[GIVEN RECORDS]

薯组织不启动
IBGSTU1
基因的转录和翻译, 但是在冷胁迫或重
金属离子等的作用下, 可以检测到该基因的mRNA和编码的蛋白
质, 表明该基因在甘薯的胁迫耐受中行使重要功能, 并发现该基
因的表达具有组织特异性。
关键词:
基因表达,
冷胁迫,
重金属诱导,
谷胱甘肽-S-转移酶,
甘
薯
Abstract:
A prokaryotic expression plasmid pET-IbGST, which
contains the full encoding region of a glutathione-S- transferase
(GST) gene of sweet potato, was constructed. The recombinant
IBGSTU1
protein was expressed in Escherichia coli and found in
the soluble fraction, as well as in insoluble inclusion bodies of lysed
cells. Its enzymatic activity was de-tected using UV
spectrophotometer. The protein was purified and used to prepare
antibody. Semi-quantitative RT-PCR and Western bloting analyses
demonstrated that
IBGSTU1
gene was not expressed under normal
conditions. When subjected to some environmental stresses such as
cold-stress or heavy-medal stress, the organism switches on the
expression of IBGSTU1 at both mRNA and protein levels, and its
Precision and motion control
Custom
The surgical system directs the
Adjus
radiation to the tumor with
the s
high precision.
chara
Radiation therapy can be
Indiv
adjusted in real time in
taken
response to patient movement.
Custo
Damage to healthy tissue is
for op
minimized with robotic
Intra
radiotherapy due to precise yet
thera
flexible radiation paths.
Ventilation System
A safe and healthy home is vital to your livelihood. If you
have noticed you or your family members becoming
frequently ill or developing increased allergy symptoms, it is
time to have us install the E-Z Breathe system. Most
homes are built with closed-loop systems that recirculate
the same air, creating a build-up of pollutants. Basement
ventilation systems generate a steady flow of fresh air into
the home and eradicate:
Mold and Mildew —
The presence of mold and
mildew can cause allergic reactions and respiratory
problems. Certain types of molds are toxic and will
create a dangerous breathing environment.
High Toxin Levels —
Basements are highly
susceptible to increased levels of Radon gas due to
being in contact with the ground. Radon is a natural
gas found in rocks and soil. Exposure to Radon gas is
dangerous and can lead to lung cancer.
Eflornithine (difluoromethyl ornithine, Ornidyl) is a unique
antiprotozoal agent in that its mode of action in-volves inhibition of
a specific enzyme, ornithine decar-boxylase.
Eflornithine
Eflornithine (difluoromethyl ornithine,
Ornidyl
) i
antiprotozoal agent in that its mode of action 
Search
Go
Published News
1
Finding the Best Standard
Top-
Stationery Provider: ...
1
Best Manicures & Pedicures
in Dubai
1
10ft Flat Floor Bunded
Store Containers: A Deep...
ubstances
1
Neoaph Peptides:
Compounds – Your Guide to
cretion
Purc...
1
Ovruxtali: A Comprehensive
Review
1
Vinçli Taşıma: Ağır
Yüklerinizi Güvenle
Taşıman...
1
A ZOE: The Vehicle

[/GIVEN RECORDS]

# EXERCISE PROMPT
Search the data above for the string "time" and report each line that holds it.

# TASK SOLUTION
adjusted in real time in
time to have us install the E-Z Breathe system. Most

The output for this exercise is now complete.